### GOAL OF THE EXERCISE
Report each line of the entries that contains the word "Ranking", copied in full.

[Collected data entries]
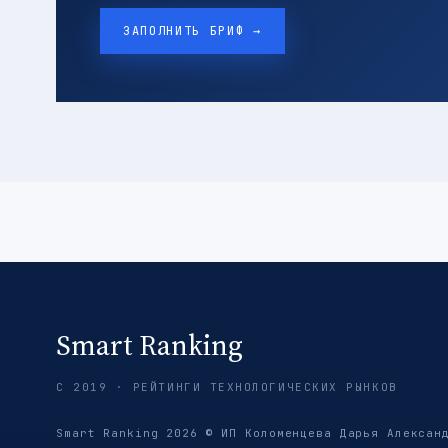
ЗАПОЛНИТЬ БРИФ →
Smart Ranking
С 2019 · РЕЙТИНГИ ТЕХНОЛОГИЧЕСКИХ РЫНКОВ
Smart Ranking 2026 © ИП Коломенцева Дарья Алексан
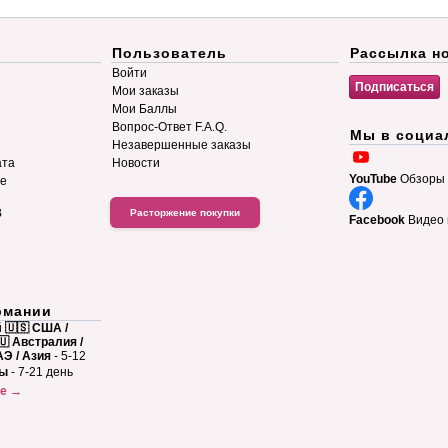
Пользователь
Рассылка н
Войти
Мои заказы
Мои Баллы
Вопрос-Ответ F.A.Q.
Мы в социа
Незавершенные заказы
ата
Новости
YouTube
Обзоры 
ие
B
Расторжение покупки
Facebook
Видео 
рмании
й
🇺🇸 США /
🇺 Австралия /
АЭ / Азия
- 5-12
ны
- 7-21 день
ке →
...
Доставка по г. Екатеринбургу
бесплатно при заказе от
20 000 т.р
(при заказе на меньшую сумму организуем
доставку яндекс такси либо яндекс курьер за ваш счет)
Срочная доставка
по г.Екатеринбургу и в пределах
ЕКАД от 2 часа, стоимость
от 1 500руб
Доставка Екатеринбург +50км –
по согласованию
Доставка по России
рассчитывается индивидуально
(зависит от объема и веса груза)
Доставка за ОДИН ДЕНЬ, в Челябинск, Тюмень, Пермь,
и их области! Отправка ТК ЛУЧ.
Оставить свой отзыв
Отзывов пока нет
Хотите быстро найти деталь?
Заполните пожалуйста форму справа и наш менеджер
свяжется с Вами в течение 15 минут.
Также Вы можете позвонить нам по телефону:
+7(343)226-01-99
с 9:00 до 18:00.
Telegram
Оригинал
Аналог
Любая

### OUTPUT FOR THIS TASK
Smart Ranking
Smart Ranking 2026 © ИП Коломенцева Дарья Алексан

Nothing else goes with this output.